はじめに、同共同研究を主導した日野客員研究員が基調講演を行い、アフリカの多くの地域で民族間や民族内での不平等感が人をより排他的にし、お互いの信頼を失わせ、社会的一体性を損なっている点に触れ、「社会的一体性は、不平等、人々のアイデンティティー、そして他の人やコミュニティーに対する信頼という3つの要素から構成される」と解説。その上で、「アフリカの強みはその多様性にあり、社会的一体性に基づいたボトムアップアプローチこそ、アフリカの国々の経済社会開発にとって最も重要。過去、長い歴史の中で、分断に直面し、学び、社会的一体性を醸成しようとしてきたアフリカの経験は、近年分断を経験しつつある西欧諸国が社会的融和を守っていくために役立つ可能性がある」と述べました。

JICA研究所と神戸大学の共同研究を主導したデューク大学の日野博之客員研究員

続くパネルディスカッションでは、JICA研究所の大野泉研究所長をモデレーターに、アフリカ開発に関わる有識者が知見を共有しました。

大野研究所長が「アフリカが直面している課題は世界の他の地域にも共通するのではないか?」と疑問を投げかけると、川村学園の石川薫理事(元カナダ大使・エジプト大使・外務省経済局長)は、社会における深い分断はアフリカに限られたことではないと指摘。使用言語によって国が分断されているベルギーや、各民族の文化やアイデンティティーを尊重するモザイク国家を目指すカナダなどを例に歴史的視点を示し、「アフリカの事例を見ると、私たちもまた自国の歴史を振り返り、そこから学ぶべきだと気付かされる」と述べました。

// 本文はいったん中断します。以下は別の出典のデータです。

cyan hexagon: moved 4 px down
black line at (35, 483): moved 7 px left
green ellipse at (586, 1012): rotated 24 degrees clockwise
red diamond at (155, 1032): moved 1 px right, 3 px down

国際金融情報センターの玉木林太郎理事長は、OECD事務次長など三度にわたりパリで勤務した経験をもとに、「従来のOECDでは、パリで議論された解決策を開発途上国に伝えればいいと考えられていたが、グローバル金融危機を経て、先進国も途上国も課題は共通だと認識されるようになった」と、国際機関における認識の変遷を紹介しました。

アディスアベバ大学准教授で、東京外国語大学の客員教授を務めるテショメ・イマナ氏は、「アフリカには民族紛争が多いと言われてきたが、現在はだいぶ変わってきている」と認識を変えるよう呼びかけ、「他者への共感や思いやりといった意味の『Ubuntu(ウブントゥ)』という哲学が東アフリカにある。これをアフリカ中に広めることで、アフリカ人同士が学びながら社会的一体性を醸成できるはず」と抱負を語りました。

アフリカ開発に関わる有識者が、パネリストとしてそれぞれの視点から議論を展開

京都大学大学院の高橋基樹教授は、「紛争が続く地域もあるが、その原因は資源の分配の不公正などであり、民族間の問題に起因するわけではないことが多い。多民族が暮らすアフリカでは、すでに共存のためのたくさんの知恵がある。そして資源分配の不公正が問題になることこそ、国家が果たすべき公正さについての人々の認識が強まっている証左で、そこに現代アフリカの希望がある」と、前向きな見方を示しました。

こうした議論を経て大野研究所長は、「アフリカの課題は私たち自身にも共通の課題。すでにアフリカには具体的なグッドプラクティスがあるため、アフリカも他の国々も学びあえる。日本はTICADを通して、これからもアフリカとパートナーシップを築いていきたい」とまとめました。

最後に、神戸大学経済経営研究所の浜口伸明所長が閉会のあいさつに立ち、JICA研究所との10年にわたる共同研究に基づいた既刊の2冊の書籍にも触れ、「我々の研究によって民族多様性と経済発展の複雑な関係の解明が進んだことをうれしく思う。今日を契機にさらに議論を深めたい」と述べ、セミナーを締めくくりました。